◆ **What to produce**:
Reproduce each line of the items below verbatim, omitting the pictures.

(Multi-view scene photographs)
• • • • •

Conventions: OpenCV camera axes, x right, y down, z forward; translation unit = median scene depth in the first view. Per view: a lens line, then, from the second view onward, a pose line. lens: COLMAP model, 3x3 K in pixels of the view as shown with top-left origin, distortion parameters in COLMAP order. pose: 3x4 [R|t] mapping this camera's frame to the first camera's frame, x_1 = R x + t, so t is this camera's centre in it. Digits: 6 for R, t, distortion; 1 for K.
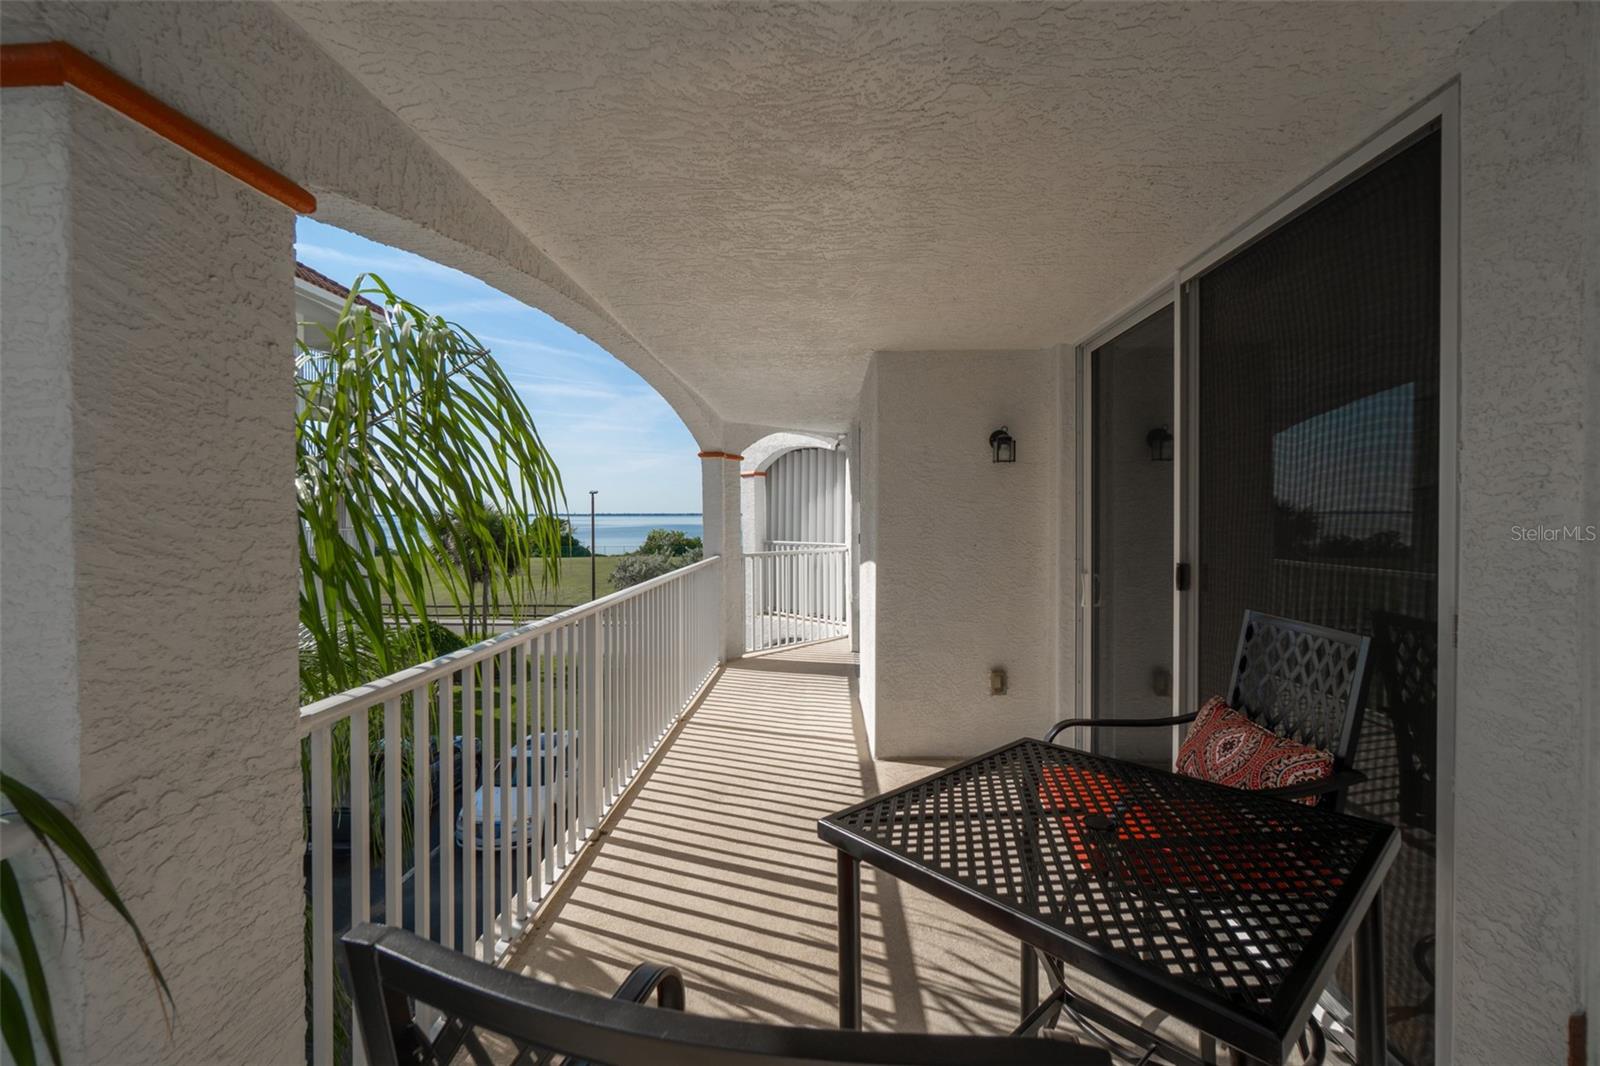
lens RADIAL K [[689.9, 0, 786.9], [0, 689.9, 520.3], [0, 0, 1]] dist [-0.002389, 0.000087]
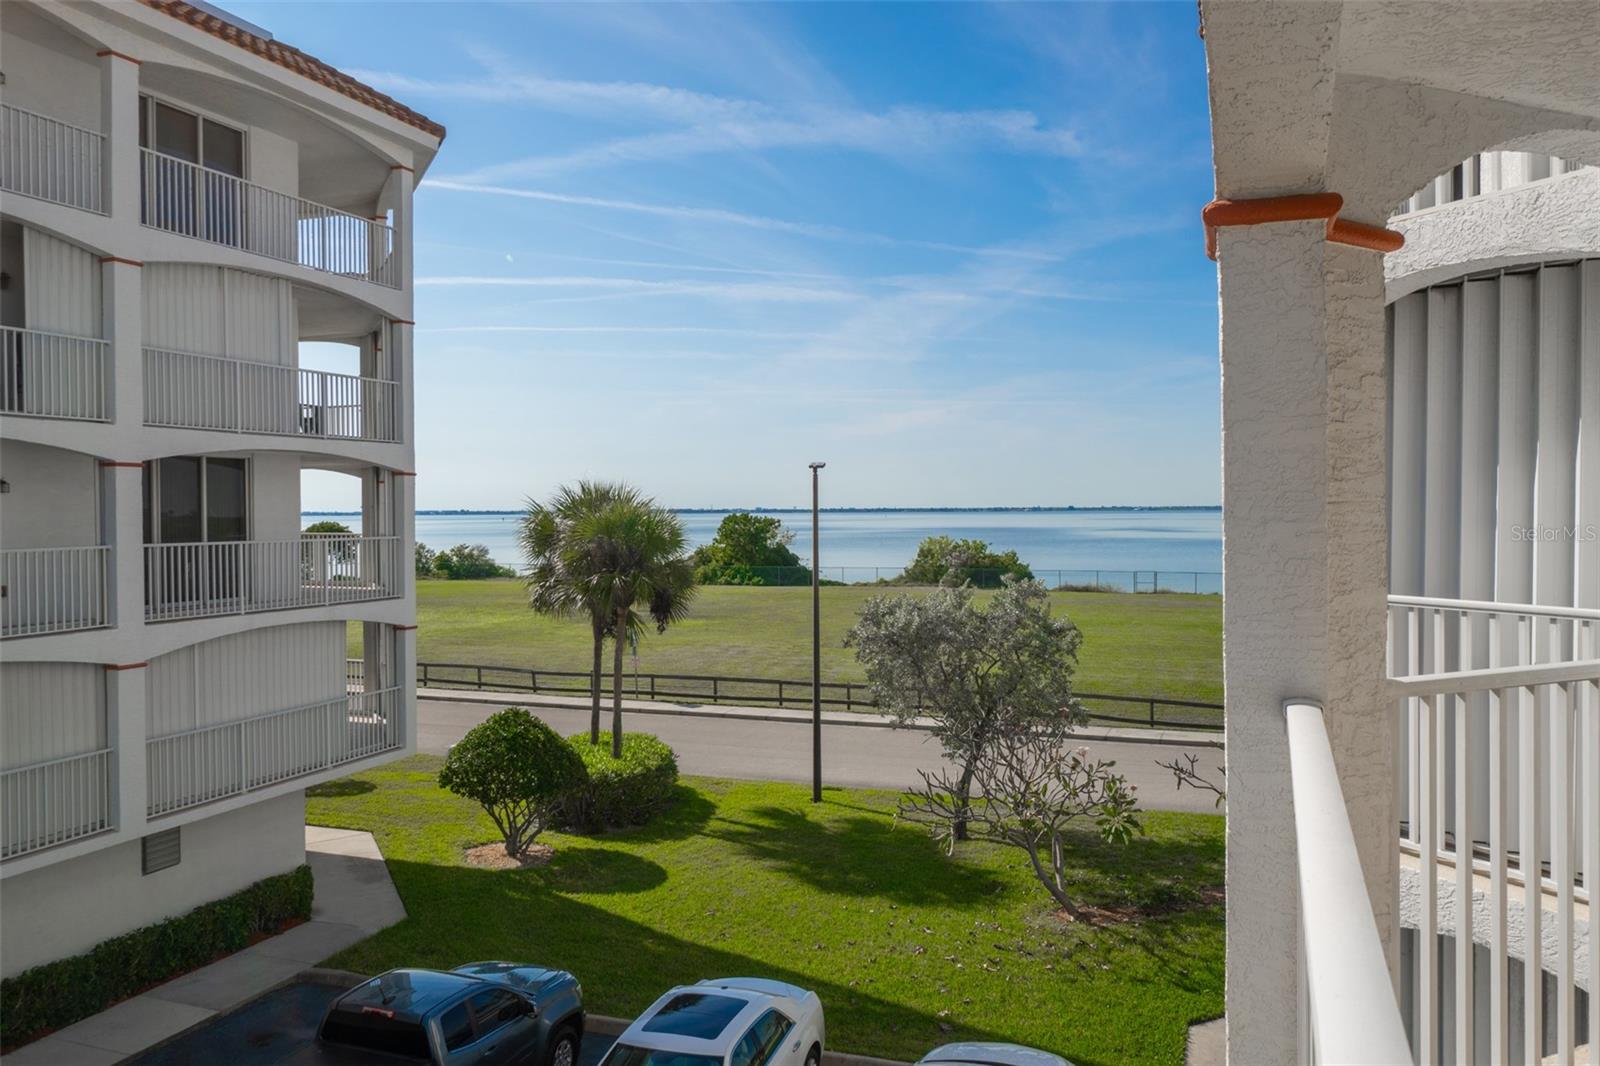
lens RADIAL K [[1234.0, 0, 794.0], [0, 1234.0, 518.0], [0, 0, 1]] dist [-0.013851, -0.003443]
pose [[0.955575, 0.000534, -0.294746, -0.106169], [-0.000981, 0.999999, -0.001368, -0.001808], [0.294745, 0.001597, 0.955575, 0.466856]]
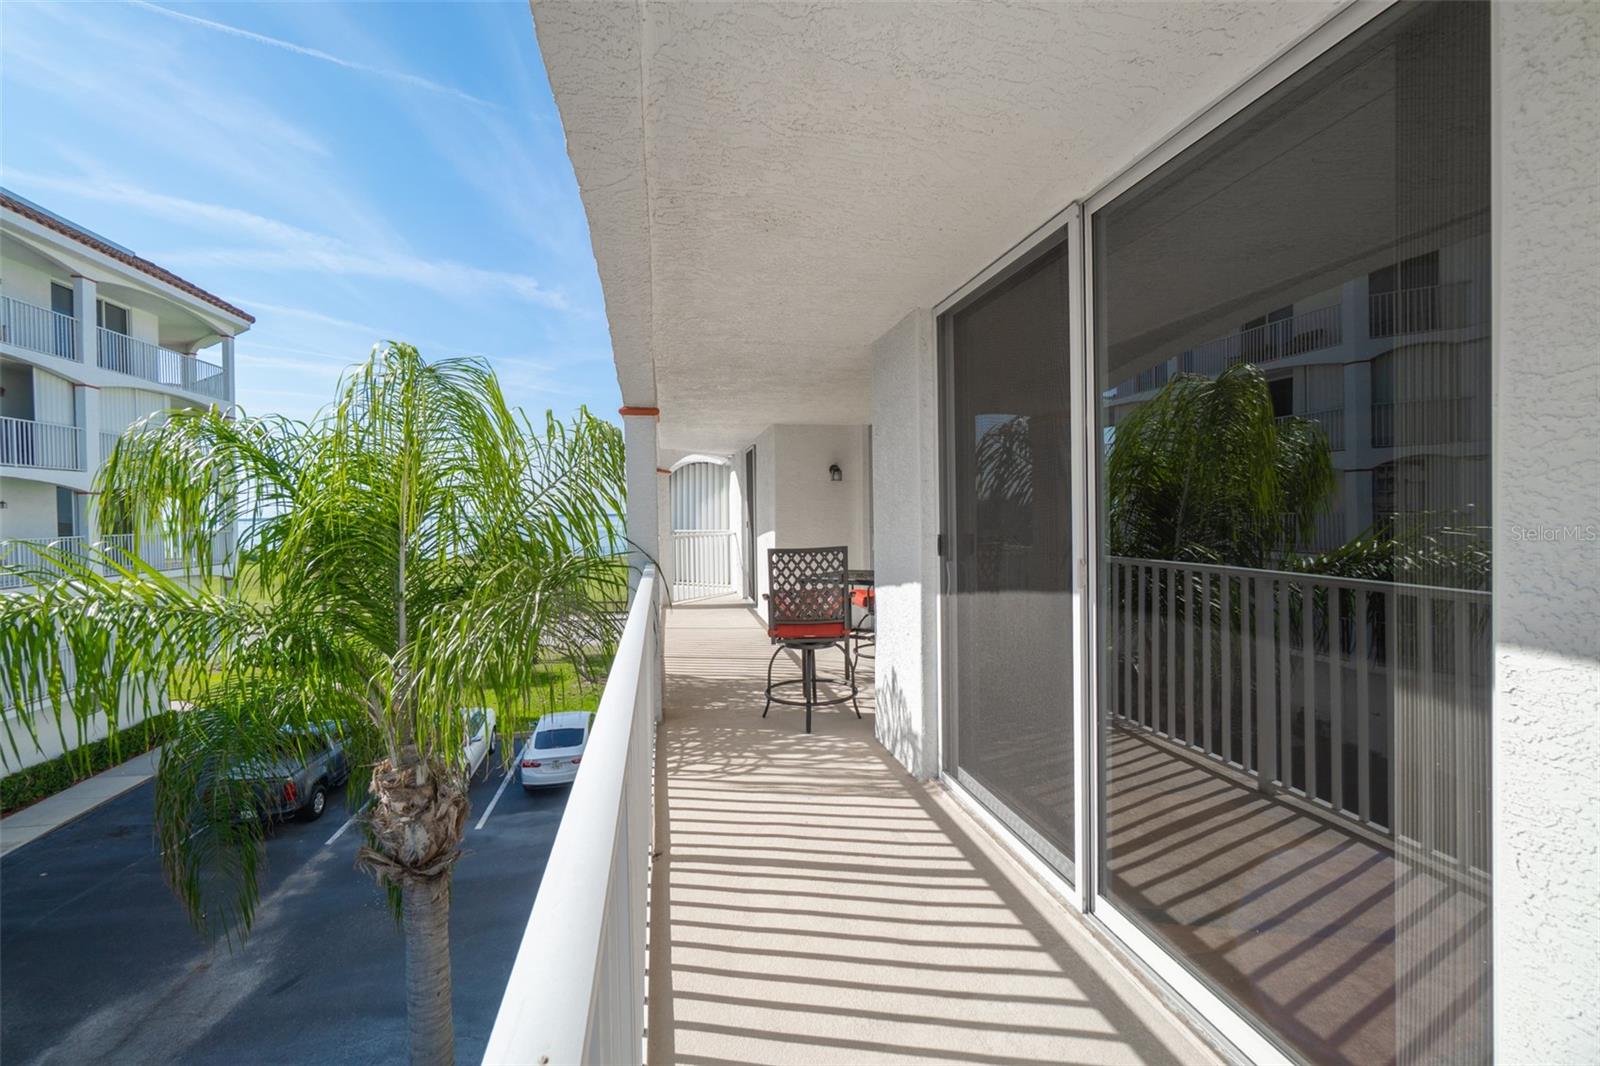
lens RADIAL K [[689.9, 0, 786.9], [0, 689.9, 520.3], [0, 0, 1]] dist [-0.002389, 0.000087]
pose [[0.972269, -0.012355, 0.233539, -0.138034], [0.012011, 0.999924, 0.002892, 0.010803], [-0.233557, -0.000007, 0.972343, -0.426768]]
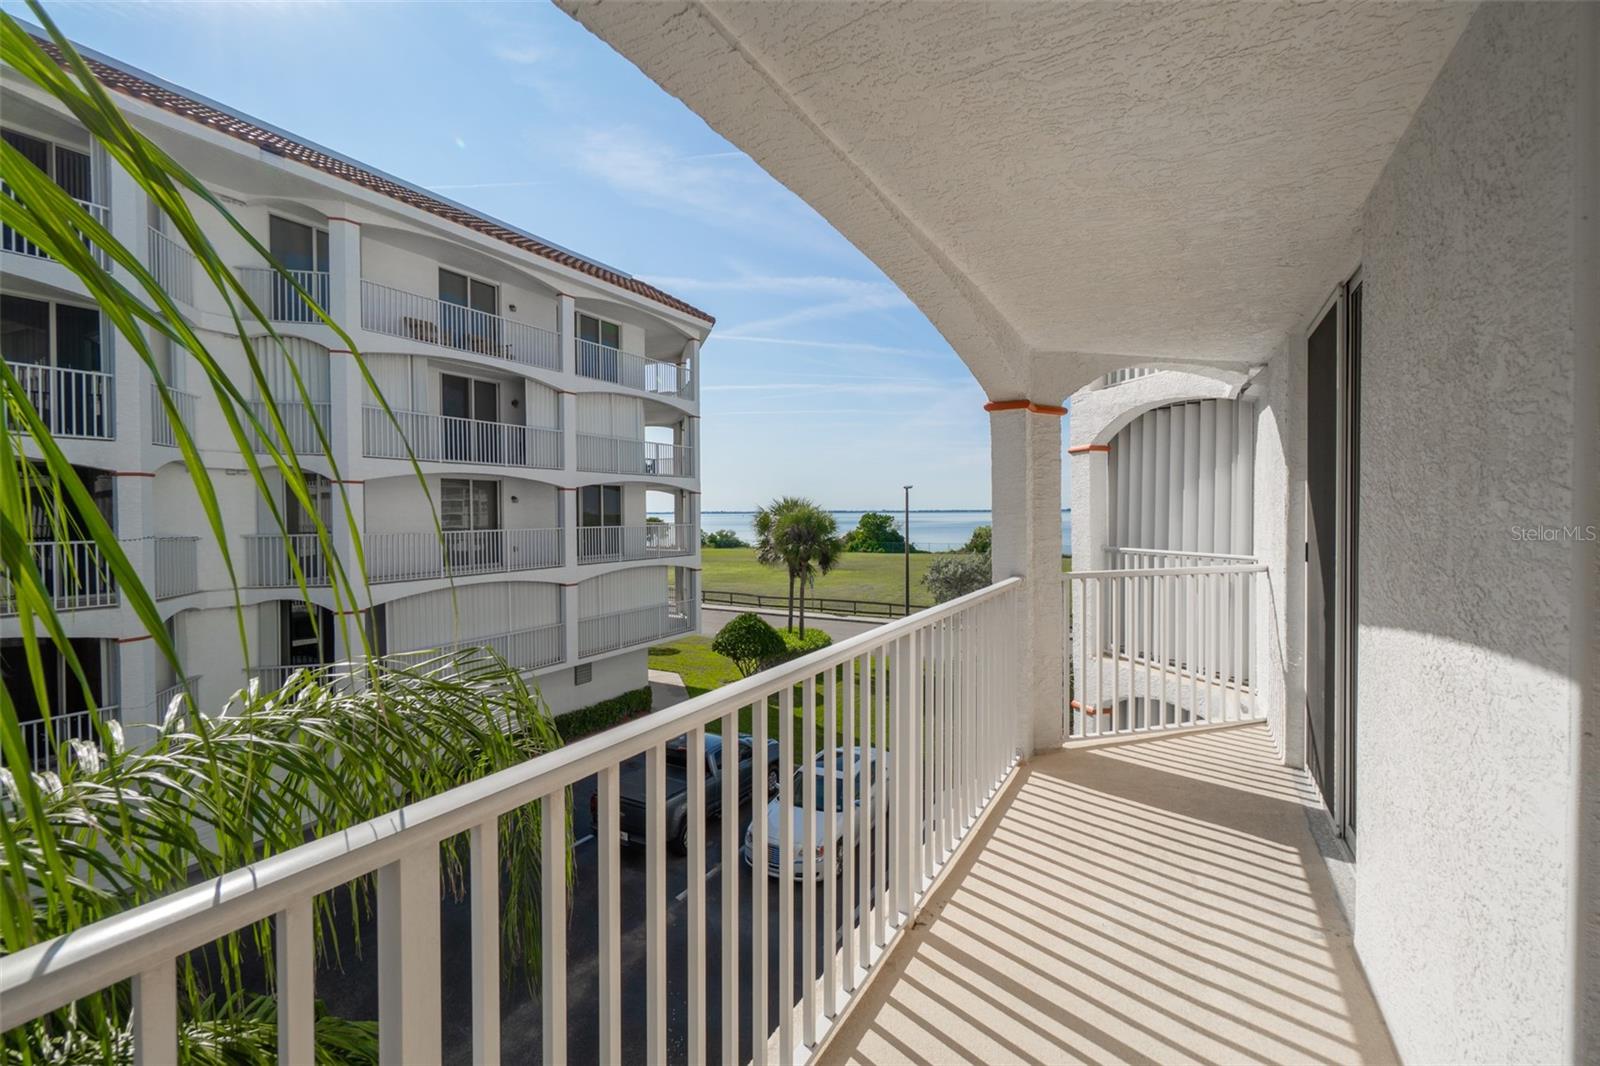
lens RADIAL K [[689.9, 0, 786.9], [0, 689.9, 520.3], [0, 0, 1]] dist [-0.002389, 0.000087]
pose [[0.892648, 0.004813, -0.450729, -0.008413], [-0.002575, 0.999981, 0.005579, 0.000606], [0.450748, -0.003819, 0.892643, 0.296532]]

• • • • •

◆ **Task solution**:
Conventions: OpenCV camera axes, x right, y down, z forward; translation unit = median scene depth in the first view. Per view: a lens line, then, from the second view onward, a pose line. lens: COLMAP model, 3x3 K in pixels of the view as shown with top-left origin, distortion parameters in COLMAP order. pose: 3x4 [R|t] mapping this camera's frame to the first camera's frame, x_1 = R x + t, so t is this camera's centre in it. Digits: 6 for R, t, distortion; 1 for K.
lens RADIAL K [[689.9, 0, 786.9], [0, 689.9, 520.3], [0, 0, 1]] dist [-0.002389, 0.000087]
lens RADIAL K [[1234.0, 0, 794.0], [0, 1234.0, 518.0], [0, 0, 1]] dist [-0.013851, -0.003443]
pose [[0.955575, 0.000534, -0.294746, -0.106169], [-0.000981, 0.999999, -0.001368, -0.001808], [0.294745, 0.001597, 0.955575, 0.466856]]
lens RADIAL K [[689.9, 0, 786.9], [0, 689.9, 520.3], [0, 0, 1]] dist [-0.002389, 0.000087]
pose [[0.972269, -0.012355, 0.233539, -0.138034], [0.012011, 0.999924, 0.002892, 0.010803], [-0.233557, -0.000007, 0.972343, -0.426768]]
lens RADIAL K [[689.9, 0, 786.9], [0, 689.9, 520.3], [0, 0, 1]] dist [-0.002389, 0.000087]
pose [[0.892648, 0.004813, -0.450729, -0.008413], [-0.002575, 0.999981, 0.005579, 0.000606], [0.450748, -0.003819, 0.892643, 0.296532]]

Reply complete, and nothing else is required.